=== Extrait du texte ===
....
Il faut, autant que possible, faire son oraison dans un lieu calme et silencieux, et voilà pourquoi les contemplatifs cherchent les solitudes, les antres de rochers, les lieux secrets plus solitaires de la maison, de l'église: alors on est plus près de Dieu.

Il faut tâcher d'avoir une manière favorite d'oraison et qui soit l'âme de toutes les autres. Sans doute c'est l'amour divin, mais avec la vertu de l'attrait intérieur, comme l'attrait de la dévotion à la Passion de Jésus, ou au Saint Sacrement, ou à la sainte Pauvreté, ou au recueillement de sa divine Présence; mais ici il faut alors s'exercer à l'amour de sa divine Volonté.

Pour vous, ma chère soeur, adonnez-vous à l'oraison, suivez-en l'attrait de recueillement et d'union à Notre-Seigneur par l'amour de l'abnégation propre. Allez droit à Jésus sans trop de préambules et de préparation: l'amour va droit au coeur, l'enfant va sans détour droit à sa mère. Quand on aime quelqu'un, on ne se sert plus d'interlocuteur, cela n'est que pour les étrangers.

Ayez un temps déterminé, demi-heure, une heure, suivant votre temps. Mais laissez avant l'oraison tout exercice qui vous diviserait l'attention.

Voilà, ma chère soeur, quelques règles sûres. Je vous les donne avec un coeur de frère et comme prêtre et religieux je prie Notre-Seigneur de vous donner le don d'oraison avec tout ce qui le compose.

Tout à vous en N.-S.

Votre frère.

EYMARD.


Nr.0004

An Pfarrer Dumolard

4 Octobre [1838].
 

Je viens de recevoir votre généreuse lettre, mon cher ami; tous vos sentiments sont les miens. Il n'y a que Dieu qui puisse savoir l'état de crucifiement dans lequel j'ai été depuis notre séparation. J'aurais voulu tout de suite, et mille retards! Le plus grand, l'Evêque. Oui, mon cher, je sais le mot fameux de saint Jean Chrysostome: Super calcato, Petre, perge.
....
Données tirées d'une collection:
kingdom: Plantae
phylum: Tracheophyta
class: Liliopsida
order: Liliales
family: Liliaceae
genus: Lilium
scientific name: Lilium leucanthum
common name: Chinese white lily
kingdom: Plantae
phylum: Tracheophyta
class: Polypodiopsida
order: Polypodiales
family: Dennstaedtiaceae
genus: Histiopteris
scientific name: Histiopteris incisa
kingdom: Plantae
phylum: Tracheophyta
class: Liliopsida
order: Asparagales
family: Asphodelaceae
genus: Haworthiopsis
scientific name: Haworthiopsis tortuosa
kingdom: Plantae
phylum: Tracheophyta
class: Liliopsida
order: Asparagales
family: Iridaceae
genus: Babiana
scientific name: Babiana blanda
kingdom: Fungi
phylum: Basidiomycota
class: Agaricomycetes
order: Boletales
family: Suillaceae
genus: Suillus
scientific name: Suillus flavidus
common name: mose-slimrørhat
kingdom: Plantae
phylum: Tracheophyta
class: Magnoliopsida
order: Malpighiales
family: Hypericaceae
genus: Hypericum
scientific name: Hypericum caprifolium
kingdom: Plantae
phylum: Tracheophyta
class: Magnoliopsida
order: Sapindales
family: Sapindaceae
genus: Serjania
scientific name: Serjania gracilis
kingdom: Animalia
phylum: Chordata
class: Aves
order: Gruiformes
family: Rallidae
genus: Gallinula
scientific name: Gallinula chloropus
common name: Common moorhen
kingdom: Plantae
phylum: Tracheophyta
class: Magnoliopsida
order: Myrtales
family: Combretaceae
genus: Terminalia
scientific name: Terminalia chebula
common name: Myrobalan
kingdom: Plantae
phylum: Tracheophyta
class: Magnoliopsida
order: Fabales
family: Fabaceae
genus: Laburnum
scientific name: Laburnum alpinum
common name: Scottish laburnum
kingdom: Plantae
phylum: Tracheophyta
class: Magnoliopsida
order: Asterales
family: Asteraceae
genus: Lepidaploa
....
=== Exercice A ===
D'après l'extrait, combien de temps faut-il consacrer à l'oraison ?
=== Exercice B ===
Exprimez en liste JSON de chaînes les lignes des entrées en commençant par la ligne où figure « family: Combretaceae » et en allant jusqu'à la fin des entrées, à raison d'une chaîne par ligne, sans les lignes vides.

=== Réponse écrite A ===
Un temps déterminé, une demi-heure ou une heure, suivant le temps dont on dispose.

=== Réponse écrite B ===
[
  "family: Combretaceae",
  "genus: Terminalia",
  "scientific name: Terminalia chebula",
  "common name: Myrobalan",
  "kingdom: Plantae",
  "phylum: Tracheophyta",
  "class: Magnoliopsida",
  "order: Fabales",
  "family: Fabaceae",
  "genus: Laburnum",
  "scientific name: Laburnum alpinum",
  "common name: Scottish laburnum",
  "kingdom: Plantae",
  "phylum: Tracheophyta",
  "class: Magnoliopsida",
  "order: Asterales",
  "family: Asteraceae",
  "genus: Lepidaploa"
]